«Les associations du consommateur n’ont pas le droit d’ester en justice»

Voilà presqu’une semaine que le groupe Mars a décidé de procéder au rappel de ses produits dans 55 pays, à cause d’un «bout de plastique» découvert dans une barre de chocolat en Allemagne. Bouazza Kherrati, président de la fédération marocaine des droits du consommateur (FMDC), se réjouit de l’engagement de l’ONSSA pour «s’assurer de l’efficacité de cette opération». Toutefois, il se veut critique par rapport à la défense des droits des consommateurs au Maroc. Le président de la FMDC pointe du doigt plusieurs lacunes en matière de protection des droits des consommateurs, entre autres l’absence de chambres des représentants des consommateurs au Maroc et l’absence d’une politique réelle en la matière au Royaume. Les propos.

Al Bayane : Le groupe Mars a annoncé récemment le rappel de ses produits Snickers et Mars dans 55 pays dont le Maroc. Pensez-vous que cette décision suffise aujourd’hui pour garantir au consommateur marocain tous ses droits ?

Bouazza Kherrati : Cette situation remet en cause la loi 27.08 sur la sécurité sanitaire des produits alimentaires au Maroc. Aujourd’hui, encore, malgré le rappel de Mars et Snickers lancé le 23 février dernier, les barres de chocolat de ces 2 marques continuent de circuler sur le marché marocain. Bien que le lot des snickers à retirer a été déterminé sur la base de la date de péremption, on se demande si le consommateur marocain a le réflexe de vérifier la date de péremption des produits. C’est un véritable problème chez nous. Qui plus est, on est en droit de se demander si les sociétés mères disposent d’un vrai système de rappel au Maroc.

Au Maroc, à l’heure actuelle, on ne dispose pas d’une politique réelle en matière de protection des droits des consommateurs. Un flou total entoure, notamment le cycle de distribution des produits. C’est alarmant mais c’est la réalité ! Va-t-on attendre qu’un allemand trouve un bout de plastique dans un chocolat pour monter au créneau ? Et pourtant, au Maroc, certains consommateurs ont retrouvé des lames de rasoirs dans des pains sans que rien ne soit fait. Les responsables de ces actes n’ont eu droit qu’à des avertissements de la part de l’administration. Aujourd’hui, plusieurs instances, notamment le Ministère du commerce, l’ONSSA sont impliqués dans la sécurité alimentaire mais beaucoup reste à faire, d’autant qu’on ne dispose pas d’intervenants sur le terrain.

Et l’interdiction des appels VoIP par les opérateurs téléphoniques?

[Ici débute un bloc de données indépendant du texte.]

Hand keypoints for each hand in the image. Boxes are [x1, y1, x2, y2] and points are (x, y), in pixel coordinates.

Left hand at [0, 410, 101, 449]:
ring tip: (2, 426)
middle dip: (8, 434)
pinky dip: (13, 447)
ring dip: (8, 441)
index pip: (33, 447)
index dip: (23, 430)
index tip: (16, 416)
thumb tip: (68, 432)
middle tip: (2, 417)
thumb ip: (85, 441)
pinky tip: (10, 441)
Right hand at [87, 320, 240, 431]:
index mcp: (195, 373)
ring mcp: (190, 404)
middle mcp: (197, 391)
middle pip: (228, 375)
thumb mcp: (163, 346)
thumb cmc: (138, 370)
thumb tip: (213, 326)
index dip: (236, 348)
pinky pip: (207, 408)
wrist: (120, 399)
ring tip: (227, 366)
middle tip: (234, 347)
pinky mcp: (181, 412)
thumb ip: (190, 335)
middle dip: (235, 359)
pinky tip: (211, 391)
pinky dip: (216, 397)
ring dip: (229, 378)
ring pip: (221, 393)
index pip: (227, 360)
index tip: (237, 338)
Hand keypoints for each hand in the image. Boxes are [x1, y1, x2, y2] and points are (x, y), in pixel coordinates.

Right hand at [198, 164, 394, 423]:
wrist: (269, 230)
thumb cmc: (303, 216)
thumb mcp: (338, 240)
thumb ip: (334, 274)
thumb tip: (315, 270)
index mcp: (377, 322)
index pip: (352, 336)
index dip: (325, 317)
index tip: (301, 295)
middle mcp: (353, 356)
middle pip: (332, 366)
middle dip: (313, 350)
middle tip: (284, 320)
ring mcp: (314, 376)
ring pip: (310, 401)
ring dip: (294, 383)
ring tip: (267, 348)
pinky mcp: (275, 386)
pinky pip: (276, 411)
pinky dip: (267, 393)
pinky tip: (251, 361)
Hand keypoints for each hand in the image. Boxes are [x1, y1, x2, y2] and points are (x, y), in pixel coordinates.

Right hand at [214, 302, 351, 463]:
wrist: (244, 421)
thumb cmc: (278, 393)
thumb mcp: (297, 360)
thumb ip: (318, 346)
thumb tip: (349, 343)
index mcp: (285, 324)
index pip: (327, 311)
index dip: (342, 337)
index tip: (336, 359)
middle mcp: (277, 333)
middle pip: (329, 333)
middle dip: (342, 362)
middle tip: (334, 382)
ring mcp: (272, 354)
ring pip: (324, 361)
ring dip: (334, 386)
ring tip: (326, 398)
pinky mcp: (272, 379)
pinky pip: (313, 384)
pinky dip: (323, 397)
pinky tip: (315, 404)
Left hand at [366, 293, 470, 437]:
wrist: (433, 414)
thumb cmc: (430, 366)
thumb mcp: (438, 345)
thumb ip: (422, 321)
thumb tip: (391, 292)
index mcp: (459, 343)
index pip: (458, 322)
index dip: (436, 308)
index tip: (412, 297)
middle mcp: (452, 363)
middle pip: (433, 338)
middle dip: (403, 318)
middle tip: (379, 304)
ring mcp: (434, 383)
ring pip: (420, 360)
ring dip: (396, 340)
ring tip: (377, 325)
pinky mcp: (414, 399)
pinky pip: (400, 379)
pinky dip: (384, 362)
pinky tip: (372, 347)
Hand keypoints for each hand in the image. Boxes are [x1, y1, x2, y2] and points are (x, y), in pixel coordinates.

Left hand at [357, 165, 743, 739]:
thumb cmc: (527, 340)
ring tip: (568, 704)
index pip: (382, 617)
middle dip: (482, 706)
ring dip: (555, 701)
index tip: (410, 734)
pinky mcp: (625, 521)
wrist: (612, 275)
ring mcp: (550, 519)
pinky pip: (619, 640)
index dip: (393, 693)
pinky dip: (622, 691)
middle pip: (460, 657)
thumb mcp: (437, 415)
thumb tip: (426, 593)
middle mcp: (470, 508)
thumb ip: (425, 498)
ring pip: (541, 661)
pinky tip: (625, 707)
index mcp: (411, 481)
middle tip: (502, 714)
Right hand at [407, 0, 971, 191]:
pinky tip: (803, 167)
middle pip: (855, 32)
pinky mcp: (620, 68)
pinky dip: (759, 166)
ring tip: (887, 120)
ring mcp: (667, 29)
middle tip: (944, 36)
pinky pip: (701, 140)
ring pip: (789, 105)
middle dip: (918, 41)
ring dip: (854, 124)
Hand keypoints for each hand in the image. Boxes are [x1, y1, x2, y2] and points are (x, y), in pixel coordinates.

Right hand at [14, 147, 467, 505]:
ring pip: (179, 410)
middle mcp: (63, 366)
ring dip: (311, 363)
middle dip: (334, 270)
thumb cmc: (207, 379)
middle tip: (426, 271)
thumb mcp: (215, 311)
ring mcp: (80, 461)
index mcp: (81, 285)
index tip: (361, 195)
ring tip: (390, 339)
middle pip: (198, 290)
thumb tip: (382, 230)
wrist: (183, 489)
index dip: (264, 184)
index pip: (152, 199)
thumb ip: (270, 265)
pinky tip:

C’est une grande atteinte aux droits des consommateurs car ceux-ci ont signé un contrat avec les opérateurs sur la base des services offerts et promus dans les publicités. Aujourd’hui, ils se retrouvent seuls à essayer de se défendre. Malheureusement, les associations de protection des droits de consommateurs au Maroc ne peuvent rien faire car conformément à la loi 31.08, elles n’ont pas le droit d’ester en justice. Elles devraient préalablement disposer d’une autorisation. Pourtant, à l’heure actuelle, le décret d’application de cette loi n’a pas encore été publié. D’ailleurs, faut-il le préciser, cette loi est celle qui a le plus duré au secrétariat du gouvernement, de 2008 à 2011.

Au Maroc, on n’assiste pas à la même dynamique en matière de défense des droits des consommateurs comme dans d’autres pays. Pourquoi ?

Au Maroc, on a enregistré des avancées, notamment en matière de textes. Plusieurs lois ont été promulguées. En outre, le nombre d’associations de défense des droits de consommateurs a augmenté. On en compte une centaine aujourd’hui. Par contre, la problématique se situe au niveau de la plupart de ces associations qui ne sont que des instances éphémères non représentatives, non élues démocratiquement et qui ne représentent qu’elles-mêmes. Aujourd’hui, nous proposons au gouvernement la création des chambres de représentants des consommateurs au niveau régional et national au même titre que les chambres des opérateurs, afin qu’il y’ait un équilibre. Le consommateur paie la TVA ; il devrait être dignement représenté. Sans ces instances élues démocratiquement, le travail des associations de consommateurs restera minable. Ces chambres devront également permettre de réhabiliter l’image ternie des associations de défense des droits des consommateurs.